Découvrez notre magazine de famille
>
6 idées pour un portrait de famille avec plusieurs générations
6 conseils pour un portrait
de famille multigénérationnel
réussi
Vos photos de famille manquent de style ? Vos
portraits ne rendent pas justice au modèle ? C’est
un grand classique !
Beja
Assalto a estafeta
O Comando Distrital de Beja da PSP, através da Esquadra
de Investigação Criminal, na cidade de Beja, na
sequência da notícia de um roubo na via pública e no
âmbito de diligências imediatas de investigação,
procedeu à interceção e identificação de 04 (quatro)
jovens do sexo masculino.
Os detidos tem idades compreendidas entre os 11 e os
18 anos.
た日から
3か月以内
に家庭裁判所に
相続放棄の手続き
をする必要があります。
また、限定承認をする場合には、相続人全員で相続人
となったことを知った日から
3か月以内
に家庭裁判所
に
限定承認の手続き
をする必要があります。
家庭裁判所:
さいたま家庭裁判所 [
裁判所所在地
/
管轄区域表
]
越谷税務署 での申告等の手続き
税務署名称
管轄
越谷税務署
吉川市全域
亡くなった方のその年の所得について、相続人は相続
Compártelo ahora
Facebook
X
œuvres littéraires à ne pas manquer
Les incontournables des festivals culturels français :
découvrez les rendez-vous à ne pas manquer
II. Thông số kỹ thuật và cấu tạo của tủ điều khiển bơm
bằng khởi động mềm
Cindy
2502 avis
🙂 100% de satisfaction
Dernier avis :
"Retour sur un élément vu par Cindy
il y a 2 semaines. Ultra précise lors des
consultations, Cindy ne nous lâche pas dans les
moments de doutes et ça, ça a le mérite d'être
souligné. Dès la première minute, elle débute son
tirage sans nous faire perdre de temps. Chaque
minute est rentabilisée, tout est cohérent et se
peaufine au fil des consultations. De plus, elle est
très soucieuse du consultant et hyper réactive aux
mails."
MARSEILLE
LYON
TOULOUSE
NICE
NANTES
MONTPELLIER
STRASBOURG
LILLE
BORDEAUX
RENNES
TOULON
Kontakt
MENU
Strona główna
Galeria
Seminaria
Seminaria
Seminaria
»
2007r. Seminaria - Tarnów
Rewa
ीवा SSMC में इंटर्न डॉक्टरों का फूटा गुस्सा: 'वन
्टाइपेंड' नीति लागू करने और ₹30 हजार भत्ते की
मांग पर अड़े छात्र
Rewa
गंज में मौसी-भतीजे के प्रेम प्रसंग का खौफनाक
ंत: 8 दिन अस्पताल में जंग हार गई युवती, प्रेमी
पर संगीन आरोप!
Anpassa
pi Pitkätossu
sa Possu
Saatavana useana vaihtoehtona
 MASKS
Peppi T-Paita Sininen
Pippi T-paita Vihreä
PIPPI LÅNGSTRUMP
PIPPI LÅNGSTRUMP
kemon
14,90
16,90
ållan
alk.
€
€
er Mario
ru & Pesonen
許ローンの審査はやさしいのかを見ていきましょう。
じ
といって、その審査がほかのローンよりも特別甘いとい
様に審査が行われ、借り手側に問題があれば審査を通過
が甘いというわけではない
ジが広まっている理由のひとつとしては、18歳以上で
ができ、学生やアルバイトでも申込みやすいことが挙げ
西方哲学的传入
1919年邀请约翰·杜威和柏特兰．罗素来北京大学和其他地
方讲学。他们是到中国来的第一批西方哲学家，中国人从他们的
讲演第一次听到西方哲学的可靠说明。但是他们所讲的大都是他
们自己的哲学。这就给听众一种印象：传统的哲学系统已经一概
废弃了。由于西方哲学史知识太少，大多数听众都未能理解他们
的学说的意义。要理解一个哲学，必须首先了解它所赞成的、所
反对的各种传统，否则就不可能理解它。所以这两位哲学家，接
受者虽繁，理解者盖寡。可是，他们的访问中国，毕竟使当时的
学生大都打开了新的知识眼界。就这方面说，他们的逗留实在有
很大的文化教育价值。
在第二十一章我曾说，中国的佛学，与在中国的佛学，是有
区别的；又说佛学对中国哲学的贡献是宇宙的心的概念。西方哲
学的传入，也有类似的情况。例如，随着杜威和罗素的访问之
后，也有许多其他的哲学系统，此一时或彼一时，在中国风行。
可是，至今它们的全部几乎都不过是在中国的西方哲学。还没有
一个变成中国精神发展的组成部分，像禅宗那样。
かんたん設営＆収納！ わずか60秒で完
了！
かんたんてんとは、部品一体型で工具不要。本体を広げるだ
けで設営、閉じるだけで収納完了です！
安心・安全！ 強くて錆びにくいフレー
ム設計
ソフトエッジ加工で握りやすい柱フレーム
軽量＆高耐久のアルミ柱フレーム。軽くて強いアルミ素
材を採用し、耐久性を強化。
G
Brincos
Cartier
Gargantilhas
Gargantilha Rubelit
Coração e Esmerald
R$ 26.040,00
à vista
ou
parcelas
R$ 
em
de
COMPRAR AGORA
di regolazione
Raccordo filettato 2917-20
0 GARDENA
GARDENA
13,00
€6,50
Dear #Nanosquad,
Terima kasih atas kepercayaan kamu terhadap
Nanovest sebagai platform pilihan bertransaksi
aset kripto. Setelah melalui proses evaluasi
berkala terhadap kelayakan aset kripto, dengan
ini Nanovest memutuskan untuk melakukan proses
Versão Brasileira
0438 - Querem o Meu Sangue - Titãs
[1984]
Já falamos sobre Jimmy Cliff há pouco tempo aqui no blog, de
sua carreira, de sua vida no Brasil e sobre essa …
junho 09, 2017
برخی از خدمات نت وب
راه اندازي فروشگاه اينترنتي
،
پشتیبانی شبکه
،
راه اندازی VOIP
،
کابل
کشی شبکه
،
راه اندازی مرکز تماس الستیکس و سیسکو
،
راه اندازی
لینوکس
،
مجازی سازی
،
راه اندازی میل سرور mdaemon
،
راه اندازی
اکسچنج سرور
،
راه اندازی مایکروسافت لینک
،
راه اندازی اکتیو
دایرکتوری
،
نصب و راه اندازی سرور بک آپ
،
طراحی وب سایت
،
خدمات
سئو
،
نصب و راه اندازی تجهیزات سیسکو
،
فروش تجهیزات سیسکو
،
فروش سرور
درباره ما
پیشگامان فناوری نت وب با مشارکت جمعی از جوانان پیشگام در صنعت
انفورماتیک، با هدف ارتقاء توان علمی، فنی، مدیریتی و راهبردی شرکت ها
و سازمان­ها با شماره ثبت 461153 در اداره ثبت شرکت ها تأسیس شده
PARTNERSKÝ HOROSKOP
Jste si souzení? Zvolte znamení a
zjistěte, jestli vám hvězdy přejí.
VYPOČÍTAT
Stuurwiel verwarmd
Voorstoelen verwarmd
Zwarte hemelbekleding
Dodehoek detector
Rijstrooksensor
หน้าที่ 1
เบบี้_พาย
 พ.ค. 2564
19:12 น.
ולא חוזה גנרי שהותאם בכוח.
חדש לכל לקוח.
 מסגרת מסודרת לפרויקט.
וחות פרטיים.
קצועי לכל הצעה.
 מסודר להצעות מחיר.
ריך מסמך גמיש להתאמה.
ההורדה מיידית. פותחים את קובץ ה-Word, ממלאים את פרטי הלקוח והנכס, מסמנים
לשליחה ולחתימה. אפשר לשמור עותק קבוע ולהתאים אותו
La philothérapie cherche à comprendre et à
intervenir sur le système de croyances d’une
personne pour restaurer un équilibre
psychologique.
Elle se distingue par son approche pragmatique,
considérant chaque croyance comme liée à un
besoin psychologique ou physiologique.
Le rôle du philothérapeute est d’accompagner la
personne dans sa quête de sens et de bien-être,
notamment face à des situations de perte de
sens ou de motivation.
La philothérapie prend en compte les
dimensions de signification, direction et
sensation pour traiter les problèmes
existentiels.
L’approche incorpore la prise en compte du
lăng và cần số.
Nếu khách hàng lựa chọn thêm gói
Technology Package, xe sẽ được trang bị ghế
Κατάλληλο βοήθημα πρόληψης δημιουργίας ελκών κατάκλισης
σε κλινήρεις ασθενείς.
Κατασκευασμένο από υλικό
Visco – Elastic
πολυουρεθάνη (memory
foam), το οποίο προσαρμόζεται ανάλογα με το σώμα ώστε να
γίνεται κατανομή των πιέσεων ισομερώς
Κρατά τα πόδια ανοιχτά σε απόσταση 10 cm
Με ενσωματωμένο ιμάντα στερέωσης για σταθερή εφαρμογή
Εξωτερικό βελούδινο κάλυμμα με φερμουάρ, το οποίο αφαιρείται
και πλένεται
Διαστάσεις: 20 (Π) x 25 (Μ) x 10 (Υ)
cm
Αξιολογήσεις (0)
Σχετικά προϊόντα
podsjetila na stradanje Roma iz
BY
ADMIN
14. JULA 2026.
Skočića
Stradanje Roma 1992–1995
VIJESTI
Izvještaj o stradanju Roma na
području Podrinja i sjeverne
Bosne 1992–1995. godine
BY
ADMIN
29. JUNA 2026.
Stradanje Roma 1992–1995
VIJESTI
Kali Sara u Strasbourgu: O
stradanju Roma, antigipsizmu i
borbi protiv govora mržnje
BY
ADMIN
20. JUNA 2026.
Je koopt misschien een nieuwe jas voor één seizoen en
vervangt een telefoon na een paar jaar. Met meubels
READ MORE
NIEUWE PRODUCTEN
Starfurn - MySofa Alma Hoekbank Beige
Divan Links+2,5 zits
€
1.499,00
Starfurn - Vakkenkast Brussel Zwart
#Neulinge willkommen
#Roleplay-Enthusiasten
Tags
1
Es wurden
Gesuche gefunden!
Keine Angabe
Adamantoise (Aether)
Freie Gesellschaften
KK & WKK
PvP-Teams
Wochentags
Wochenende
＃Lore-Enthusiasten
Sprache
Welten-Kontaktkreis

ABOUT THIS TASK: Reproduce each line from the records that contains the word "minute".

WRITTEN SOLUTION:
souligné. Dès la première minute, elle débute son
minute est rentabilisée, tout est cohérent et se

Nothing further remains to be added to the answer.